Opening track “A Wall” is a classic example of the times retrofitting a song’s meaning. The band themselves have said it wasn’t an explicit reference to the infamously putrid idea of our nation’s president, but are okay with the fact that people think it is. Instead of fury, the song has a triumphant air, the chorus refrain of “a wall is just a wall” carrying a special significance. Fuck your barrier. We’ll climb over it, we’ll burrow under it, we’ll break right through it. You can’t keep us out.

A little has been made, mostly positive things, about a few songs peppered throughout Downtown Boys’ catalog being sung (or shouted) entirely in Spanish. Of course there are fans who feel alienated, slighted, secretly put off by Ruiz working outside of the English language occasionally, for the sheer fact that they can’t understand what she’s saying—as I’ve noted, the idea of message is paramount to what Downtown Boys do.

I’ve heard issues being bandied about, accusations of exclusion from a band who prides themselves on being all inclusive. But as a result of having our cultures pilfered and either turned for profit or erased completely, sometimes people of color just want something for themselves. We want to speak to our people in a way our people understand without having to make concessions. People too often feel alienated by things they don’t understand instead of just accepting it’s not for them.

There’s a concept punk music does very well and as a punk band Downtown Boys have mastered it: On various songs on Cost of Living, Ruiz forcefully intones repeated mantras that fashion themselves a branding iron into your skull. “WHY DON’T I TREAT YOU LIKE YOU TREAT ME?” (from “It Can’t Wait”) or the chorus of “Somos Chulas (No Somos Pendejas).” The repeated message is a useful tool in political art, as it offers a message boiled down to its essence to the point where it is unshakable.

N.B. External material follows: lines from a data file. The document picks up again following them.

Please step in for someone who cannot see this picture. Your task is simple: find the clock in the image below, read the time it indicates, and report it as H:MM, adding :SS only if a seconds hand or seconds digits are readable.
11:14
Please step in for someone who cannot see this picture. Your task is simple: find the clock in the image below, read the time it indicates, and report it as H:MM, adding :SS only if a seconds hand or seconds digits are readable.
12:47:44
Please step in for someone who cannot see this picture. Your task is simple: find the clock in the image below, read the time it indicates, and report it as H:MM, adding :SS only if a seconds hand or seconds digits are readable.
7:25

Out of all of the memorable songs and moments throughout Cost of Living (the respective spoken-word interlude and outro of “Heroes” and “Bulletproof” are just as striking as the songs), “Violent Complicity” serves as the visceral highlight of the album. The music packs a punch reminiscent of Full Communism’s blitzkrieg, and Ruiz delivers her lyrics like there is a blazing fire surrounding her and she’s emboldened by the heat. The message of the song is that physical labor is never just physical, there is always some degree of emotional labor involved. And when you feel exploited, that emotional labor feels like carrying a very heavy load.

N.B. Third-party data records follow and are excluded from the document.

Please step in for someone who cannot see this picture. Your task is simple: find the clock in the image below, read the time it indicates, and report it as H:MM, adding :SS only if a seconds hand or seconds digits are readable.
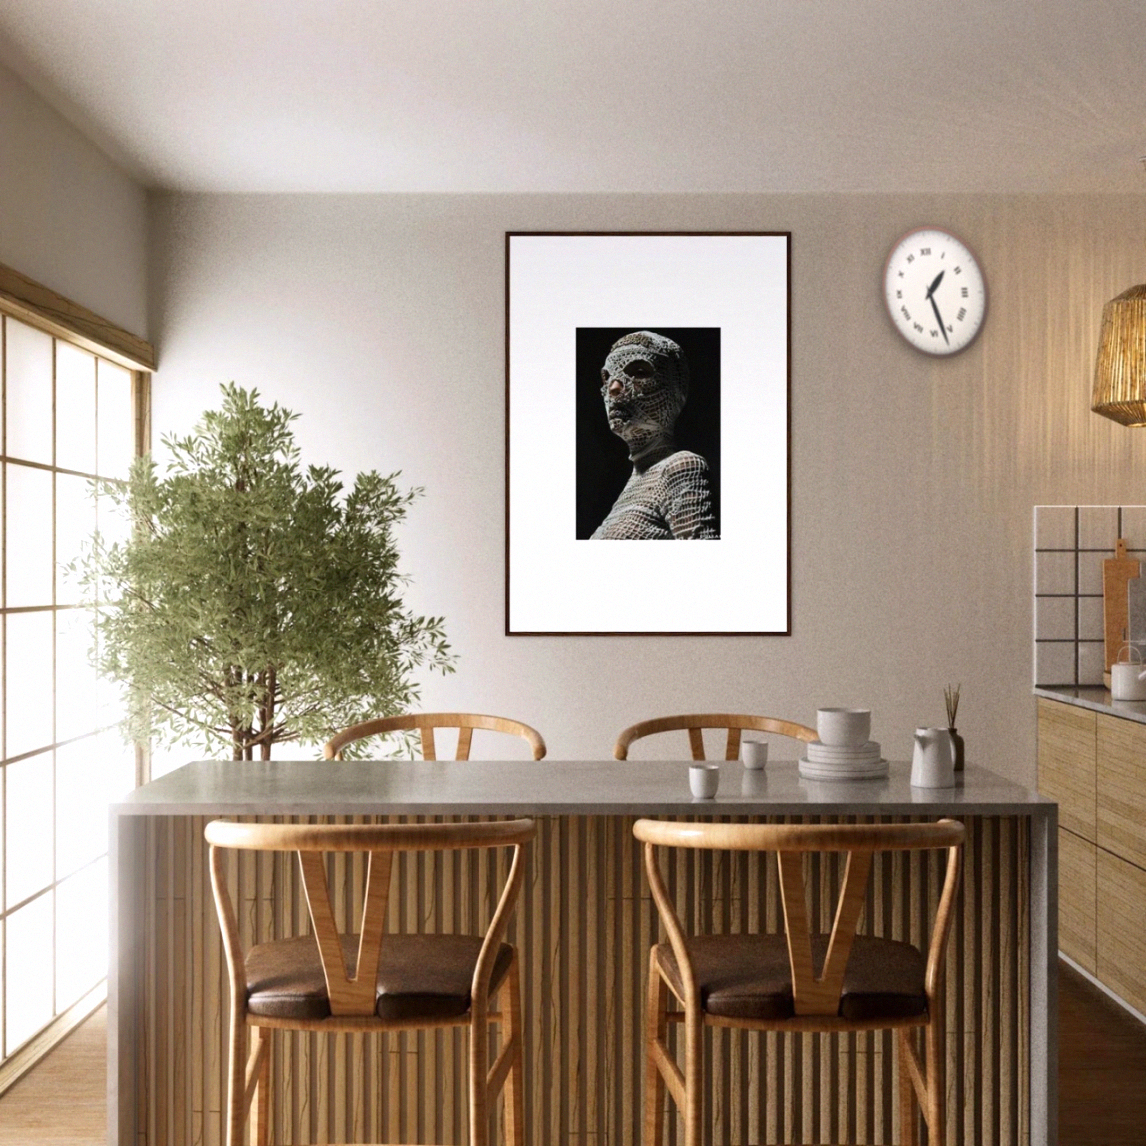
1:27
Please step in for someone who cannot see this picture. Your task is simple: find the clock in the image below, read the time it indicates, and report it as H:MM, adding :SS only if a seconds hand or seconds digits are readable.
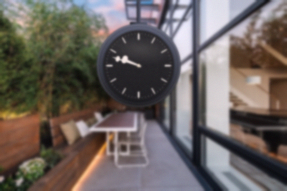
9:48
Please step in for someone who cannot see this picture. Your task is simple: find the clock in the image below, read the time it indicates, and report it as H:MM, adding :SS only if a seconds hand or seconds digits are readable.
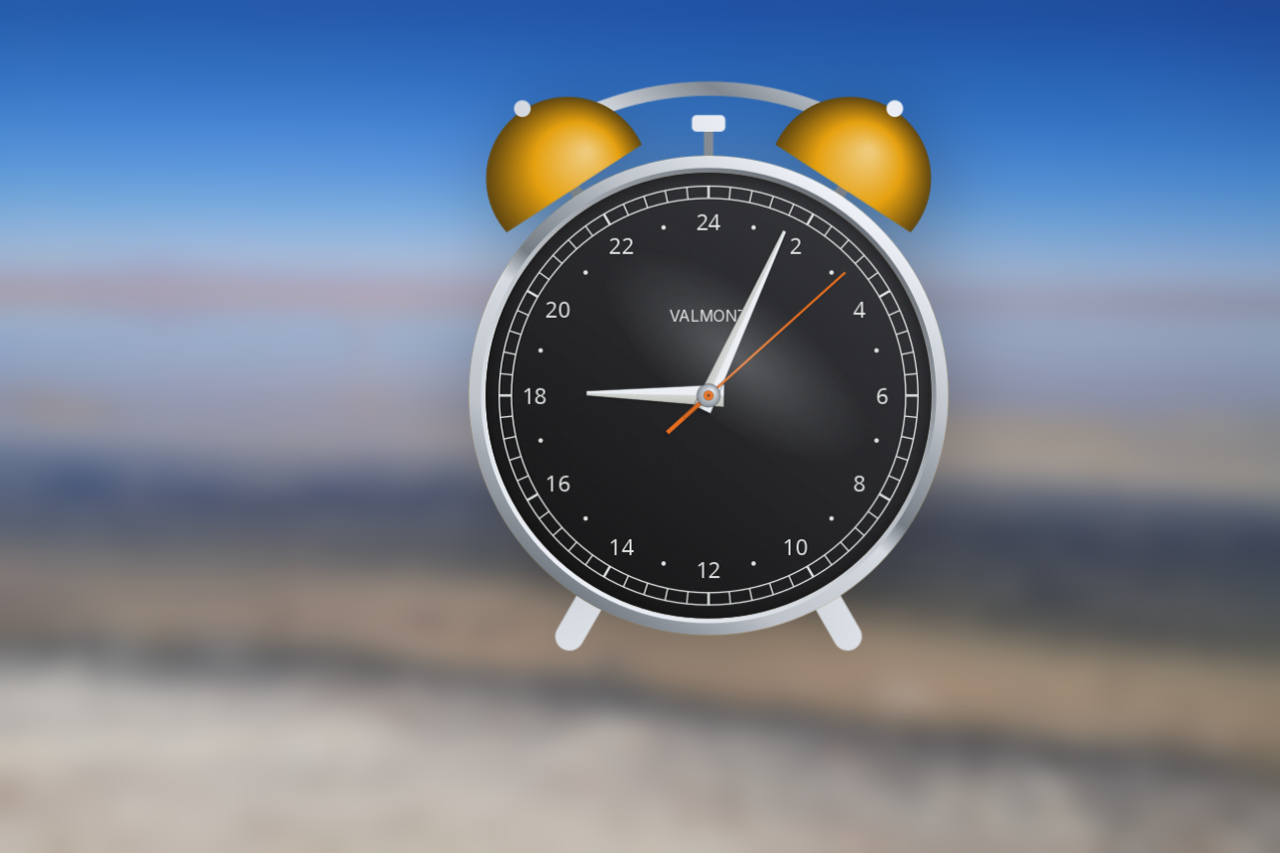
18:04:08
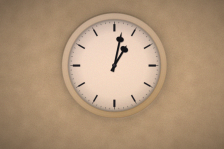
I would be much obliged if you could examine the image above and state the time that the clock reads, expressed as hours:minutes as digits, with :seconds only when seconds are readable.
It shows 1:02
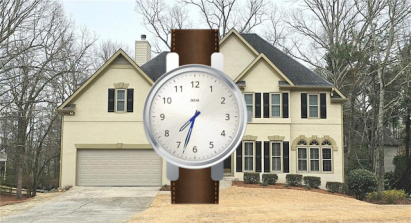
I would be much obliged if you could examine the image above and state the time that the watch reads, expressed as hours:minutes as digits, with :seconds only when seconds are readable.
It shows 7:33
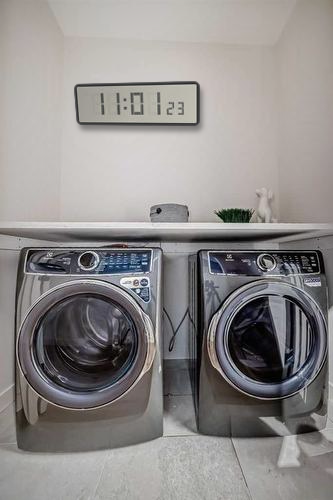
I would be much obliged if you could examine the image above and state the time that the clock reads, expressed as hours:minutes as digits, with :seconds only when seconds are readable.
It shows 11:01:23
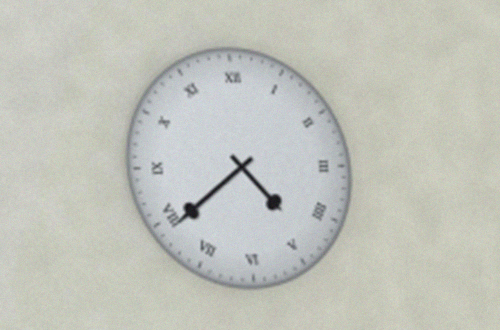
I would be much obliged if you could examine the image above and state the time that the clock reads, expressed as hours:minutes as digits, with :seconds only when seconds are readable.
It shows 4:39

We’ve been discussing the political climate of our country without a pause for breath for a very long year, and for some of us, far longer than that. The radical left has been an inexhaustible source of dissent because elected officials who represent the ideals we’d like to see govern our land are either too soft or stymied at every turn. The power that lies in fighting back has been taken by the hands of a community who feel democracy failed us on the evening of November 8th, 2016. Downtown Boys are among these many united voices trying to make America the all-inclusive place it claims to be. That’s why they are perhaps the most important punk band making music today.